Detailed overview
Australia does not currently have a single comprehensive AI Act equivalent to the EU AI Act. Its AI framework is based on voluntary AI safety standards, government AI policy, existing laws and ongoing work on possible mandatory guardrails for high-risk AI.
Voluntary AI Safety Standard
The Australian Government has published a Voluntary AI Safety Standard. The standard applies across the AI supply chain and is designed to help organisations develop and deploy AI safely and reliably. It is not a new law by itself, but it provides practical guardrails for organisations building, procuring, deploying or using AI systems.
The voluntary guardrails cover governance and operational controls. They include accountability processes, risk management, protection of AI systems and data, testing and monitoring of AI performance, human control or intervention, user information about AI-enabled decisions or content, mechanisms for impacted people to challenge AI use or outcomes, supply-chain transparency, record-keeping and stakeholder engagement on safety, fairness, diversity and inclusion.
Australia has also published guidance for AI adoption.
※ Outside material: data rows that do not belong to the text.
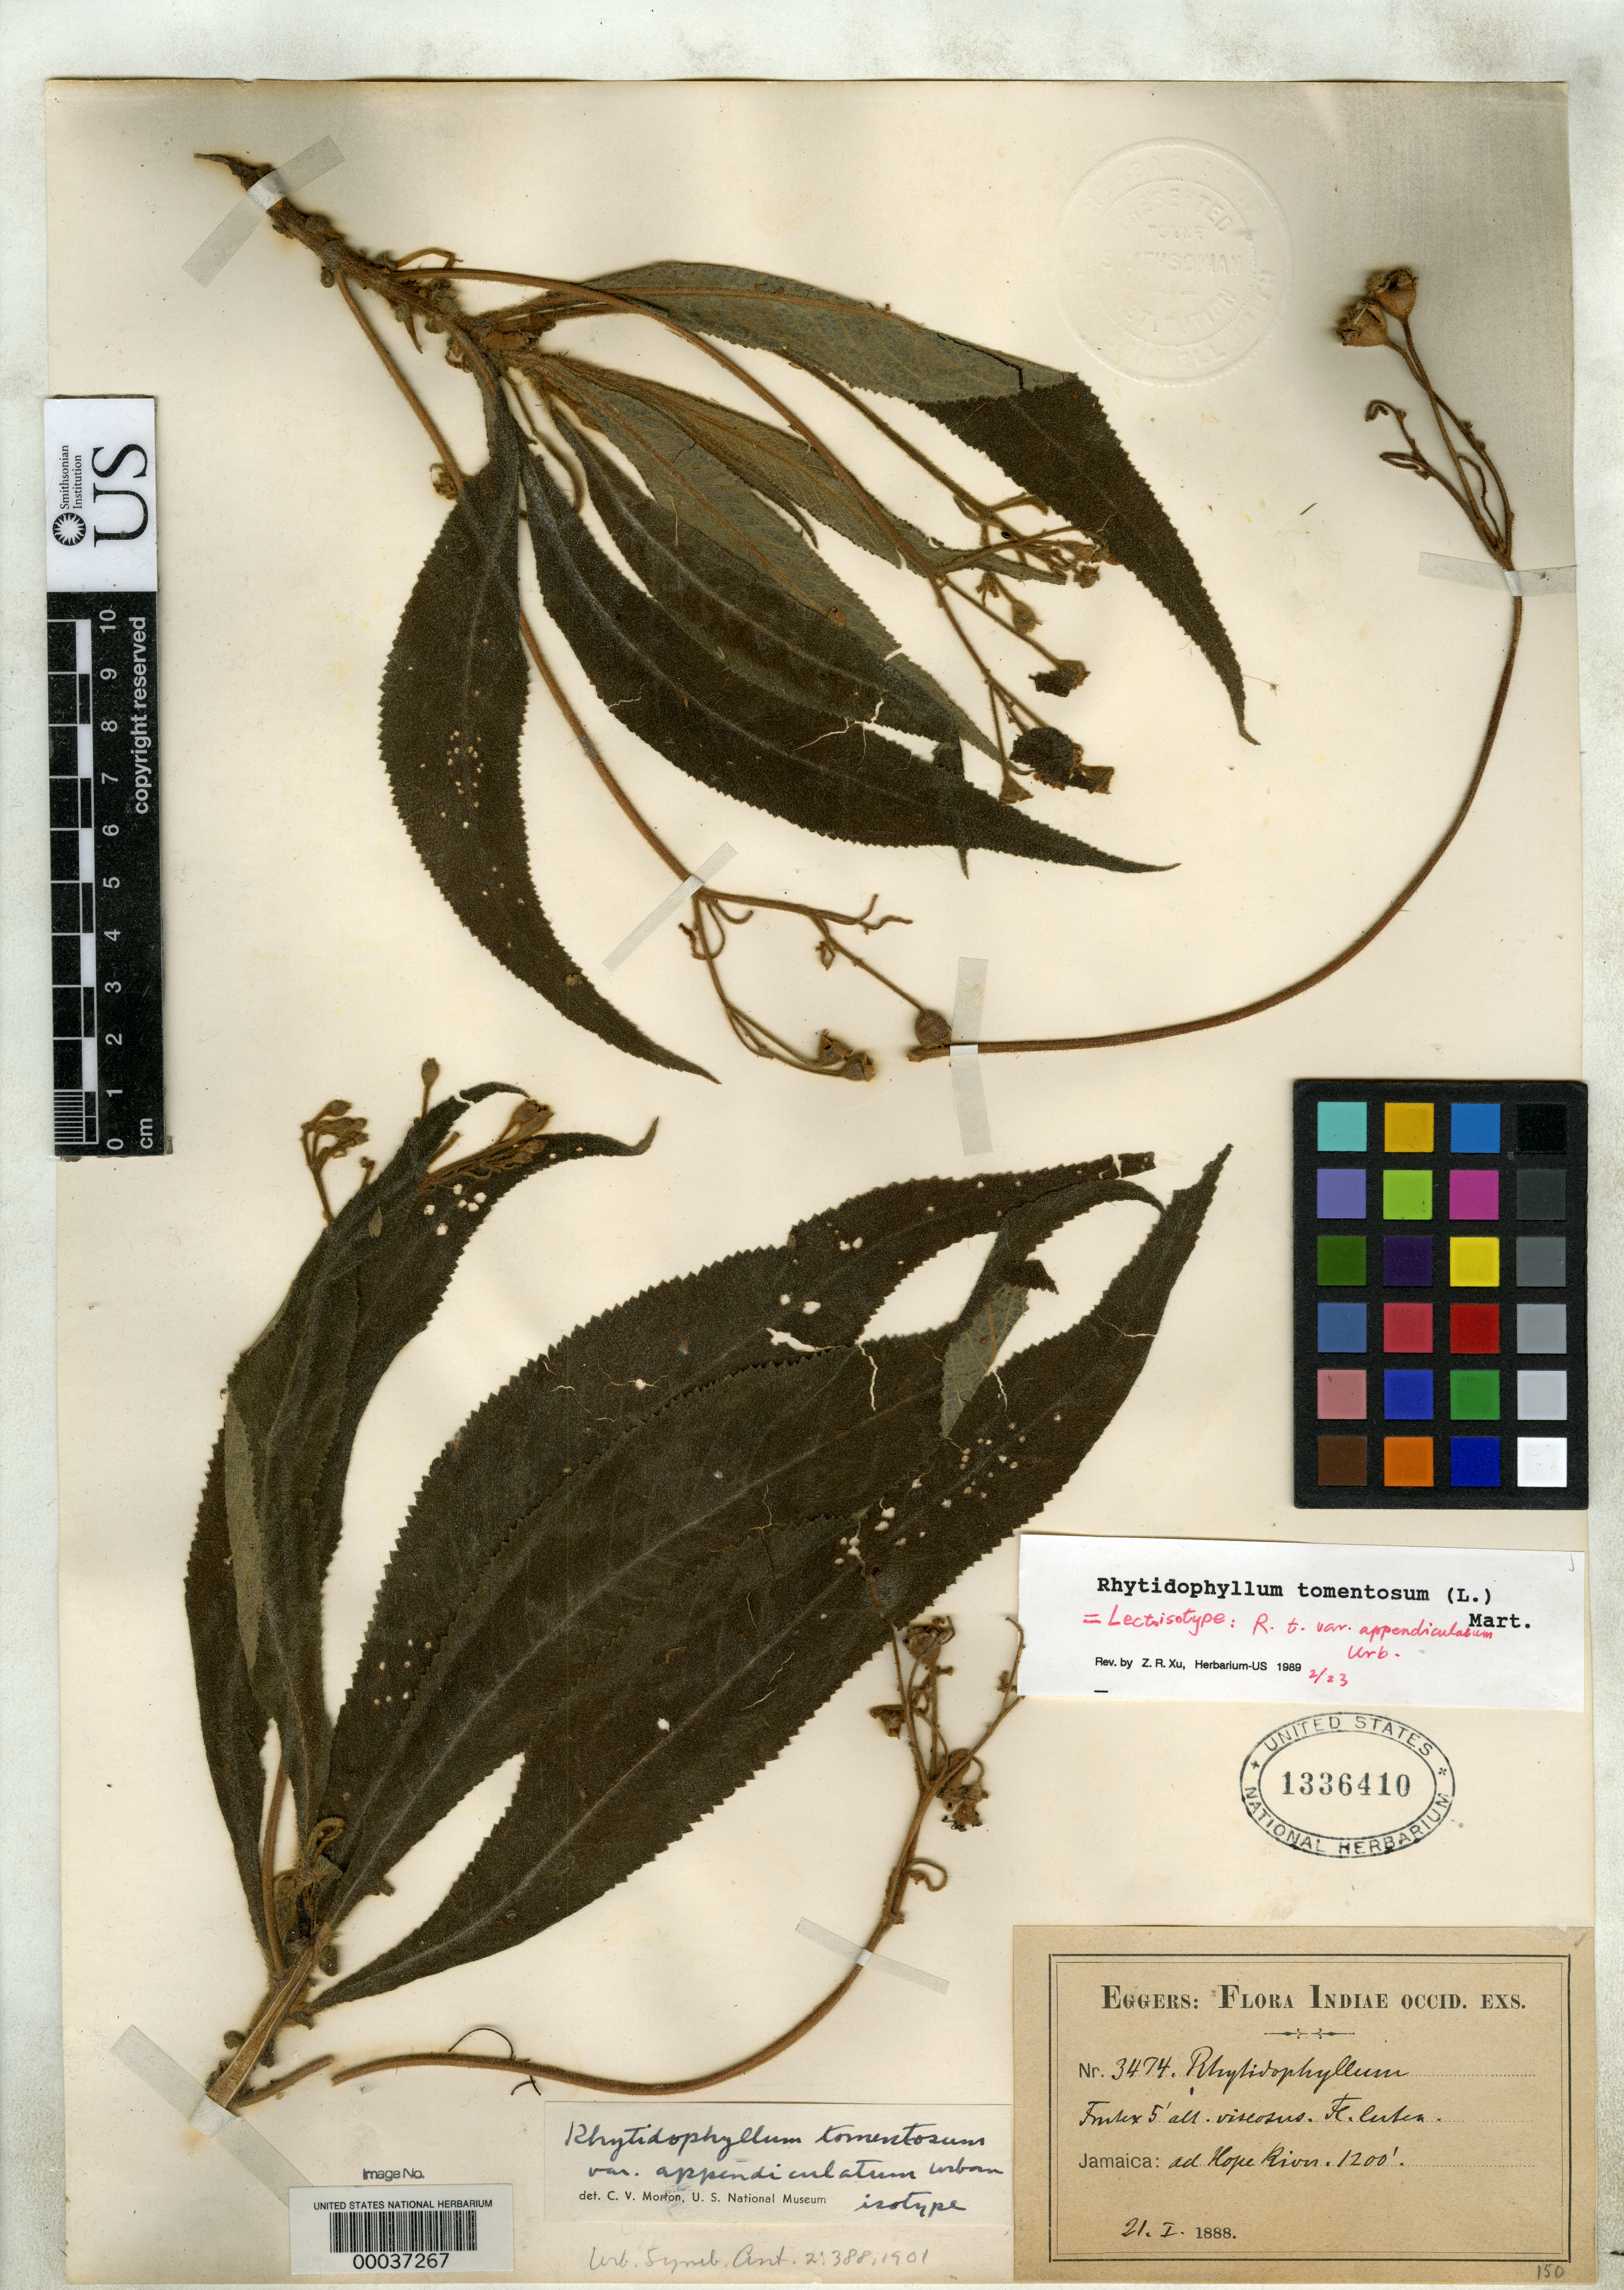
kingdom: Plantae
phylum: Tracheophyta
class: Magnoliopsida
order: Lamiales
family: Gesneriaceae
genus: Rhytidophyllum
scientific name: Rhytidophyllum tomentosum var. appendiculatum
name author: Urb.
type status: Isolectotype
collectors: H. F. A. von Eggers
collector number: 3474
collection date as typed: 21 Jan 1888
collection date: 1888-01-21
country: Jamaica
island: Greater Antilles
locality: Hope River.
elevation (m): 366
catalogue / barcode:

The guidance identifies essential practices such as deciding who is accountable, understanding impacts, planning AI use, measuring and managing risks, sharing information, testing and monitoring systems, and maintaining human control. It is especially relevant for complex or higher-risk AI systems.
Public-sector AI policy
For the public sector, Australia has a mandatory Policy for the responsible use of AI in government. The policy applies to non-corporate Commonwealth entities, subject to specified exceptions. It requires accountable officials, transparency statements, strategic planning, internal AI use-case accountability, AI use-case registers, staff training and AI use-case impact assessments.
Mandatory guardrails (in development)
Australia is also considering mandatory guardrails for AI in high-risk settings. Government consultation materials address whether and how high-risk AI should be subject to mandatory requirements. Until such rules are enacted, these proposals should be treated as policy development rather than binding law for all private-sector AI use.
Penalties
Private-sector AI systems may still be regulated under existing Australian laws, including privacy, consumer protection, anti-discrimination, employment, product safety, copyright, financial services, healthcare, telecommunications and online safety laws. There is no single Australian AI-specific fine table for private-sector AI use under the voluntary standard. Penalties depend on the underlying legal regime that is breached.
Practical requirements & details
Sourced from the Voluntary AI Safety Standard (DISR, 2024), the Policy for the responsible use of AI in government, the Privacy Act 1988 + reform package, the proposed Mandatory Guardrails for High-Risk AI consultation, and OAIC AI guidance.
Voluntary AI Safety Standard — 10 guardrails
- 1. Establish accountability processes, organisational policies, roles and training.
- 2. Establish a risk management process.
- 3. Protect AI systems and implement data governance.
- 4. Test AI models and systems; evaluate and monitor.
- 5. Enable human control or intervention.
- 6. Inform end-users about AI-enabled decisions and content.
- 7. Establish processes for people impacted by AI to contest outcomes.
- 8. Be transparent across the supply chain on data, models and risks.
- 9. Keep records to allow third parties to assess compliance.
- 10. Engage with stakeholders and evaluate their needs and circumstances.
Mandatory public-sector policy
- Applies to non-corporate Commonwealth entities.
- Requires accountable officials, transparency statements, strategic planning, internal AI use-case accountability, AI use-case registers, staff training, impact assessments.
Mandatory guardrails (consultation)
- Government has consulted on mandatory guardrails for high-risk AI; not yet enacted.
- Likely to track the voluntary standard's 10 guardrails with binding force.
Existing-law overlays
- Privacy Act 1988 + APPs (reform in progress) for AI processing personal information.
- Australian Consumer Law for misleading AI claims and unsafe products.
- Age Discrimination, Disability Discrimination, Racial Discrimination, Sex Discrimination Acts for AI in employment, services, education.
- Therapeutic Goods Administration: AI-enabled medical devices subject to TGA conformity assessment.
- ASIC + APRA for AI in financial services.
- Online Safety Act 2021 for AI-generated harmful content.
Penalties
- No AI-specific fine table.
- Privacy Act: serious or repeated breaches — up to the greater of AUD 50M, 3x benefit, or 30% of adjusted turnover.
- ACL: up to AUD 50M, 3x benefit, or 30% of adjusted turnover.
- Online Safety Act: civil penalties up to ~AUD 9.9M per contravention.